Hedge funds are so 2000s. The exclusive investments of the rich and richer may be on their way out; in their place institutional investors and investment advisors are buying alternative mutual funds and ETFs.
A survey by the investment research company Morningstar, and Barron's, the investment magazine, found that the liquidity and transparency of mutual funds and ETFs offering alternative investing strategies are becoming preferable to hedge funds for some big investors.
Apparently $2.7 billion flowed out of hedge funds in the third quarter of 2010 while $17.3 billion flowed into alternative mutual funds, according to the press release on Tuesday.
The survey found that even though hedge funds may be falling slightly out of favor, alternative investments are becoming even more vital to big-time portfolios. Over 70 percent of institutional respondents to the survey and 66 percent of advisors said that alternatives will be as important or more important than traditional investments over the next five years.
Where does that leave the relatively small-fry investor?
While most individuals find themselves firmly shut out of hedge funds based on net worth requirements -- $1,000,000 not counting a primary residence -- or income requirements, individuals can access hedge-like mutual funds.
Hedge funds invest in a wide variety of assets and use any number of strategies to boost their returns. Alternative mutual funds employ some of the same methods.
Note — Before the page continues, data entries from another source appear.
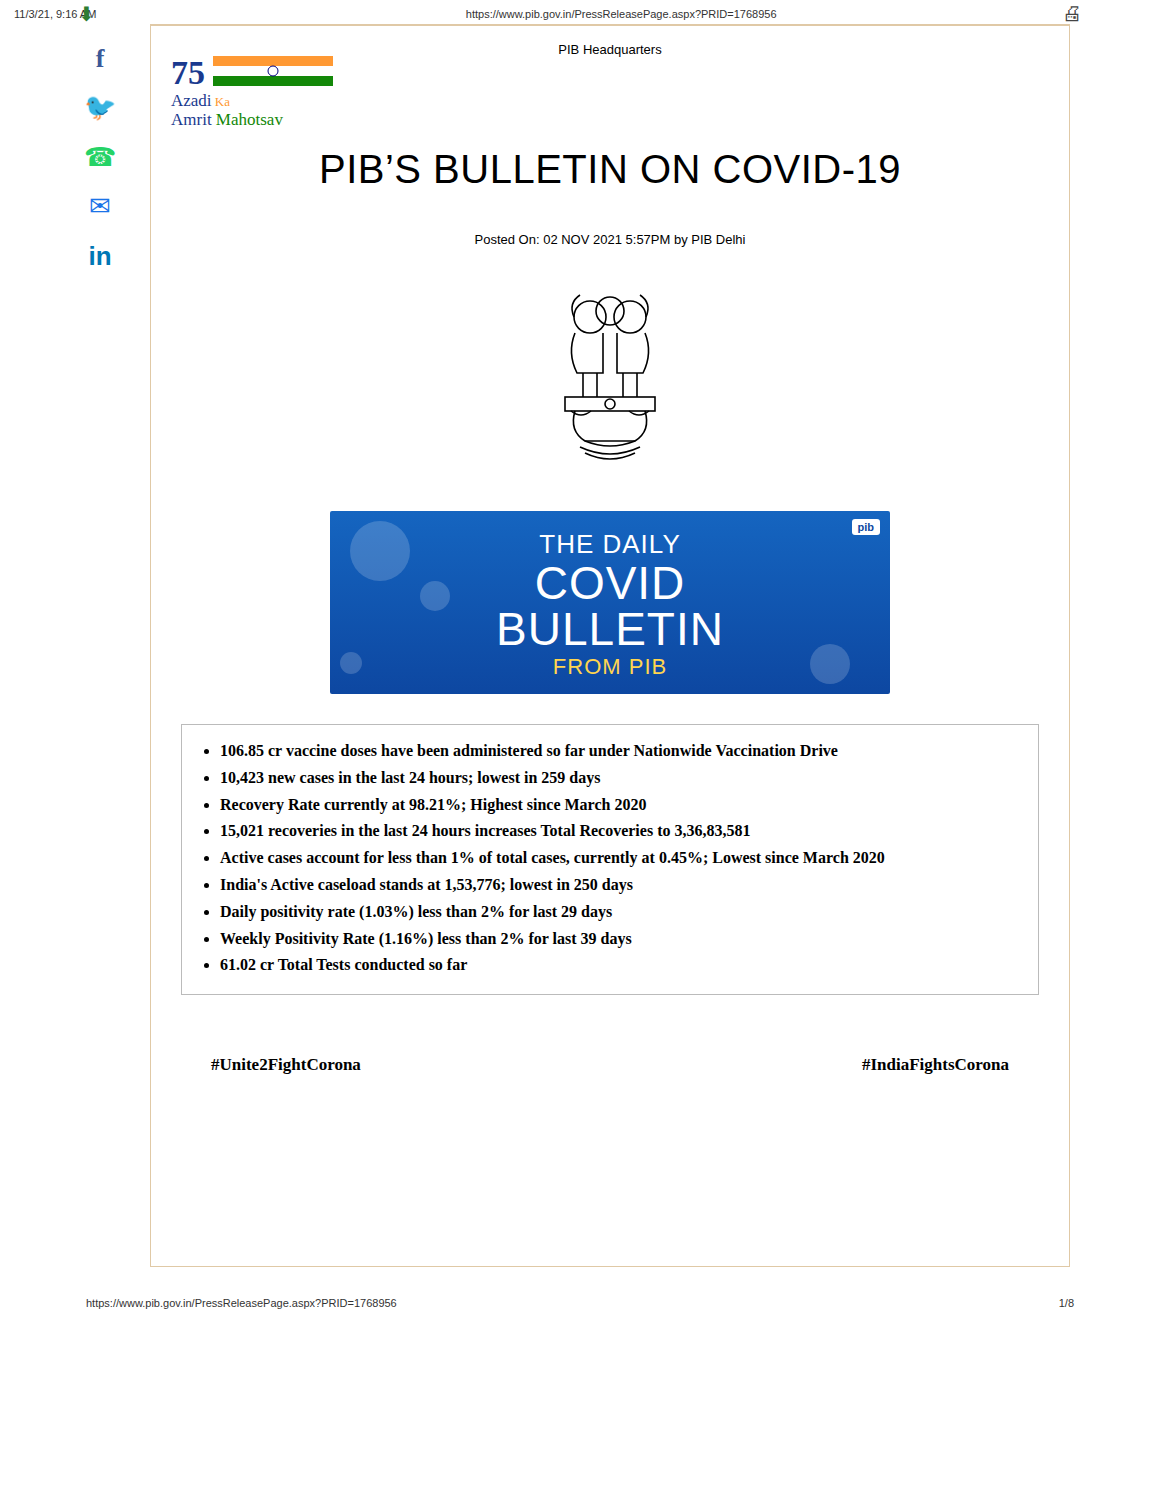11/3/21, 9:16 AM https://www.pib.gov.in/PressReleasePage.aspx?PRID=1768956
⬇
🖨
f
🐦
☎
✉
in
PIB Headquarters
75
Azadi Ka
Amrit Mahotsav
PIB’S BULLETIN ON COVID-19
Posted On: 02 NOV 2021 5:57PM by PIB Delhi
pib
THE DAILY
COVID
BULLETIN
FROM PIB
106.85 cr vaccine doses have been administered so far under Nationwide Vaccination Drive
10,423 new cases in the last 24 hours; lowest in 259 days
Recovery Rate currently at 98.21%; Highest since March 2020
15,021 recoveries in the last 24 hours increases Total Recoveries to 3,36,83,581
Active cases account for less than 1% of total cases, currently at 0.45%; Lowest since March 2020
India's Active caseload stands at 1,53,776; lowest in 250 days
Daily positivity rate (1.03%) less than 2% for last 29 days
Weekly Positivity Rate (1.16%) less than 2% for last 39 days
61.02 cr Total Tests conducted so far
#Unite2FightCorona #IndiaFightsCorona
https://www.pib.gov.in/PressReleasePage.aspx?PRID=1768956 1/8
This Bankrate feature, "Hedge funds for the average investor," looked at some of the most common alternative mutual funds out there, including long-short funds, commodities and multistrategy funds.
But it's a big investment universe out there. A story on Investmentnews.com, "Time to look at alternative mutual funds," reported that including exchange-traded notes, exchange-traded funds, closed-end funds and mutual funds, there are 500 registered products that could be considered alternative investments.
Though investing in alternatives is much more expensive than traditional, actively-managed funds -- fees can be as high as 5 percent annually -- they may be useful in rounding out a diversified portfolio.
The trick is figuring out which investment may be best for your portfolio, which is where a trusted financial advisor could come in handy.